The highest openings rates were in leisure and hospitality (9.9 percent), professional and business services (8.7 percent), education and health care (8.5 percent), transportation, and utilities, trade (6.2 percent), and manufacturing (6.0 percent), and all are all above the pre-lockdown-recession private-sector peak of 5.1 percent (see second chart). Among the private-sector industry groups, only construction (4.8 percent) is below 5.1 percent.
The number of private-sector quits rose, coming in at 4.106 million, up from 4.032 million in January (see third chart). Trade, transportation, and utilities led with 1.061 million quits followed by leisure and hospitality with 863,000 quits, and professional and business services with 704,000.
The total quits rate rose to 2.9 percent for the month, up from 2.8 percent in the prior month while the private-sector quits rate was unchanged at 3.2 percent (see third chart).
The quits rates among the private-sector industry groups are still dominated by leisure and hospitality with a rate of 5.6 percent, well ahead of the number two, trade transportation, and utilities, with a 3.7 percent rate, and number three, professional and business services, with a 3.2 percent quits rate. All the major groups within the private sector have a quits rate above the average over 2001 through 2019 (see fourth chart).
The number of job seekers (unemployed plus those not in the labor force but who want a job) per opening fell to 1.078 in February, a new record low. Prior to the lockdown recession, the low was 1.409 in October 2019 (see fifth chart).
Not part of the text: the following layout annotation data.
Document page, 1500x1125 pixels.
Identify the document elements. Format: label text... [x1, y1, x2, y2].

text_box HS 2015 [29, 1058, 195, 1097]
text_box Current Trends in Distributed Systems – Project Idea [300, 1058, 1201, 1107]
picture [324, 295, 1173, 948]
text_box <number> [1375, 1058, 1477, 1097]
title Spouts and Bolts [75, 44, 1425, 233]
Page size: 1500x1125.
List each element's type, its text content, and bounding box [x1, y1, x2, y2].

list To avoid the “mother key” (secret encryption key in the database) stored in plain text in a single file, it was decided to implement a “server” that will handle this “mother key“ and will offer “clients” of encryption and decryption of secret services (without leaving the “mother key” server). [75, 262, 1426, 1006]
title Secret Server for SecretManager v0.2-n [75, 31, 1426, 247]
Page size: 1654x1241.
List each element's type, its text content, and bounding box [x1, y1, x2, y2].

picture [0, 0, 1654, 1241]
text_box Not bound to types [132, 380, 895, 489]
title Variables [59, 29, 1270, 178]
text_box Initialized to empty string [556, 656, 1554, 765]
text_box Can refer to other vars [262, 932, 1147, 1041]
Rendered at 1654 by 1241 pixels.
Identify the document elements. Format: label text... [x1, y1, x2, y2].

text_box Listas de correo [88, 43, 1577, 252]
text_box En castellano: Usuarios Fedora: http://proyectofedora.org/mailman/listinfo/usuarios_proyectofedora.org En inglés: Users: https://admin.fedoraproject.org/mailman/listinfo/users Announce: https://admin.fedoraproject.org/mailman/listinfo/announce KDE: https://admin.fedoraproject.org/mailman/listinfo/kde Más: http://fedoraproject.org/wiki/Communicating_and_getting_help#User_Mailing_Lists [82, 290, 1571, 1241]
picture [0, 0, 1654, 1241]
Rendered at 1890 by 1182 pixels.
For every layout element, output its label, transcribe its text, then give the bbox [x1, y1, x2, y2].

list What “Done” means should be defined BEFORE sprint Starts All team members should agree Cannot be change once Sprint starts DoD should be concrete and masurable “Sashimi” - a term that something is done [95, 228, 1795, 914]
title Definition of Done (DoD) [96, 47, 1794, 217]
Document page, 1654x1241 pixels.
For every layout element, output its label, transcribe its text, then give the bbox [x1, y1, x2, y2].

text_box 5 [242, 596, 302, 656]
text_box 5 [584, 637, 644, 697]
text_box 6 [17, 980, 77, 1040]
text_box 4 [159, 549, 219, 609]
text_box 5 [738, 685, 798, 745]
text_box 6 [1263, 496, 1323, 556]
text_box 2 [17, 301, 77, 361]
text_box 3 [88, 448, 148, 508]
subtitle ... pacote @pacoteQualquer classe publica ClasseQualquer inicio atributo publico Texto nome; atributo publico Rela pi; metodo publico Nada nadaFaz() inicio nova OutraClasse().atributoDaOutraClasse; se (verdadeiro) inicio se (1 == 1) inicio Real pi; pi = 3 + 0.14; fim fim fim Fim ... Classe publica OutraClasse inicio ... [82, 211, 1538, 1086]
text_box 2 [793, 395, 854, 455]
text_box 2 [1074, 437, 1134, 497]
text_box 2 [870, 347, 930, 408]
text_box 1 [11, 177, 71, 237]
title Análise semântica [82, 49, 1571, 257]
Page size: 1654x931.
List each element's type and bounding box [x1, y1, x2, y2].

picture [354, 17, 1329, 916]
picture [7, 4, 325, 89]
Today’s job openings data continue to suggest a very tight labor market. The tight labor market is leading to significant turnover among employees and contributing to the headwinds facing businesses as they try to boost production. Compounding the difficulties are continuing elevated price pressures and the disruptions to capital and commodity markets and the global economy due to the Russian invasion of Ukraine. Furthermore, the newly initiated Fed tightening cycle raises the risk of a policy mistake and adds to the extreme level of risk and uncertainty for the overall economic outlook.